» EXERCISE DESCRIPTION
Which virus causes acute T-cell leukemia/lymphoma, according to the passage on adult T-cell leukemia-lymphoma?

Distinct Patterns of Genomic Alterations in Adult T-Cell Leukemia-Lymphoma Endemic in the Western World

Introduction: Acute T-cell leukemia/lymphoma (ATLL) is a highly aggressive malignancy caused by HTLV-I, which is endemic in Japan, the Caribbean, and South America. ATLL carries a dismal prognosis and is generally incurable with conventional chemotherapy. ATLL is challenging to study at the molecular level, in part due to its complex genetic alterations likely resulting from years of HTLV-I driven T-cell proliferation and accumulation of genetic damage prior to malignant transformation. While no specific chromosome or genetic abnormalities have been proven to contribute to the pathogenesis of ATLL, older comparative genomic hybridization (CGH) studies performed in Japanese patients have demonstrated frequent genetic lesions (gains and losses) involving specific chromosomal regions, thus limited information exists about the chromosomal abnormalities occurring in the African ATLL variant commonly seen in the Western World.

» DATA SEGMENT
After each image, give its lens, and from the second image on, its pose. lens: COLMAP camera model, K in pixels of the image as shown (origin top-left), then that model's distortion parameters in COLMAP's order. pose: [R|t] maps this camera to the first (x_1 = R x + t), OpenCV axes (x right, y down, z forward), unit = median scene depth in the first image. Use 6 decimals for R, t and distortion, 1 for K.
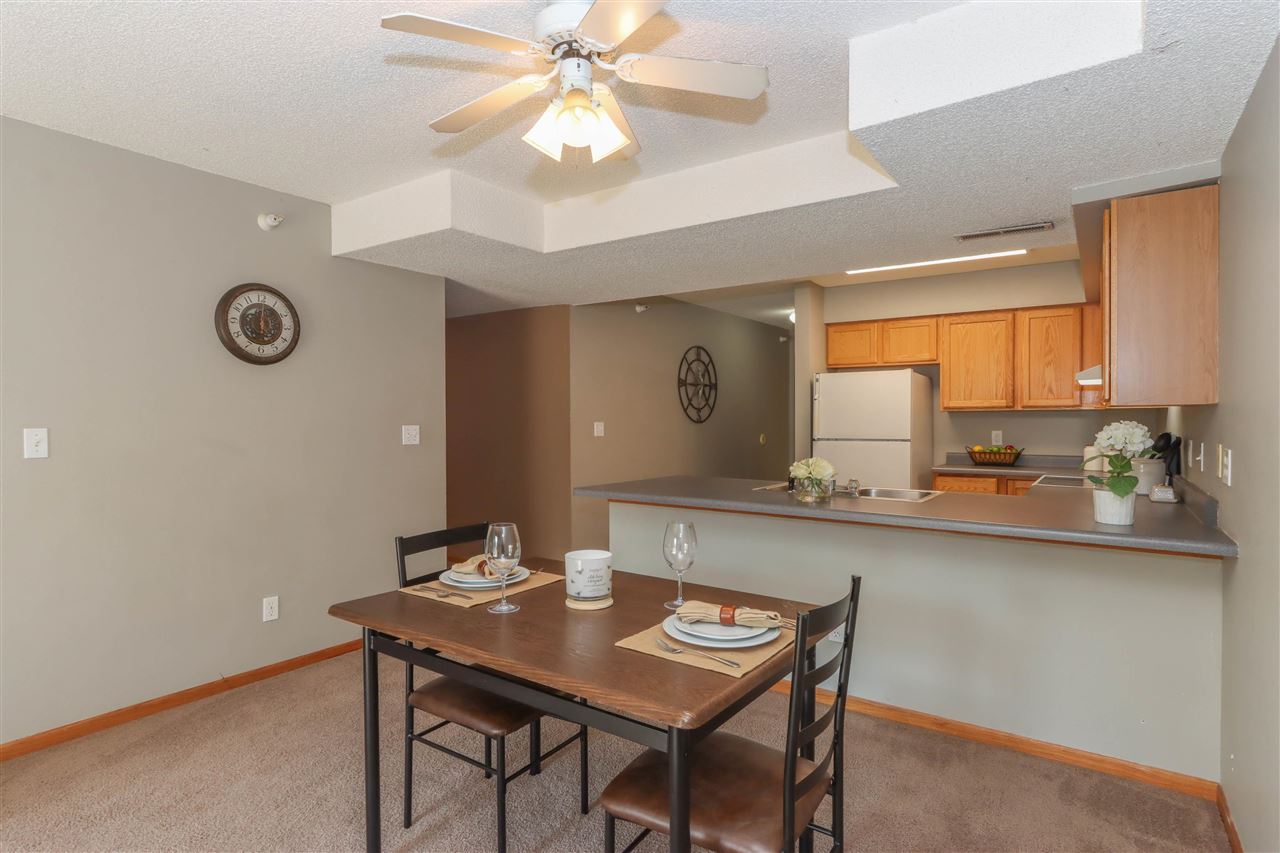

» TASK RESPONSE
HTLV-I